[Collected data entries]
######
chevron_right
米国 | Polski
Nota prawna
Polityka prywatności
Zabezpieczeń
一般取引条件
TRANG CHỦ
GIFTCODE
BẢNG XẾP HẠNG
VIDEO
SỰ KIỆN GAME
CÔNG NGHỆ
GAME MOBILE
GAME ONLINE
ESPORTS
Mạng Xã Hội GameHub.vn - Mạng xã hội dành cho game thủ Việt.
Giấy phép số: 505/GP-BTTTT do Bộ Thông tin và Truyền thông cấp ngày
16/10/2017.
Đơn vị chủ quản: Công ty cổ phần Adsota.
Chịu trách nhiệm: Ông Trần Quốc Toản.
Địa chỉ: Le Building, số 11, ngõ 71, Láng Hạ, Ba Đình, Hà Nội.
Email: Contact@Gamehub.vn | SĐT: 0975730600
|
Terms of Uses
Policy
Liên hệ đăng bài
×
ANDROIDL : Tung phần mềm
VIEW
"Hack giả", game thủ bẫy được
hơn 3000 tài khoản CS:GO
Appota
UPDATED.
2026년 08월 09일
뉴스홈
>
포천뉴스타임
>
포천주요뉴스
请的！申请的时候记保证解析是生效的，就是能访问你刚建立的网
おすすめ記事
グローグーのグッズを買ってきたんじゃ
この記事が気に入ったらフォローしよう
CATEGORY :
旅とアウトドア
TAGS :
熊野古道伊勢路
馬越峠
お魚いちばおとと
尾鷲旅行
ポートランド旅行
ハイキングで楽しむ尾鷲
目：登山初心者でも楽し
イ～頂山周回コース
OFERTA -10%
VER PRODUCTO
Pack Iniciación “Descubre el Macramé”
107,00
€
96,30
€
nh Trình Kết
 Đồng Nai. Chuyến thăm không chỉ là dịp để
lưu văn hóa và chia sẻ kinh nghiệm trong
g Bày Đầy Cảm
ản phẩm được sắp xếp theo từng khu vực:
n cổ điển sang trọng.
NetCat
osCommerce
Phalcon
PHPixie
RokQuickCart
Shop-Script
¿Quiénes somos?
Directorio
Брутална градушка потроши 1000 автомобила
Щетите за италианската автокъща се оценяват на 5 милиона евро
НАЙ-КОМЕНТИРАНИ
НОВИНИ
######
--- About this task ---
Copy out every line of the data in which the word "phần" is found.

--- Completed task ---
Đơn vị chủ quản: Công ty cổ phần Adsota.
ANDROIDL : Tung phần mềm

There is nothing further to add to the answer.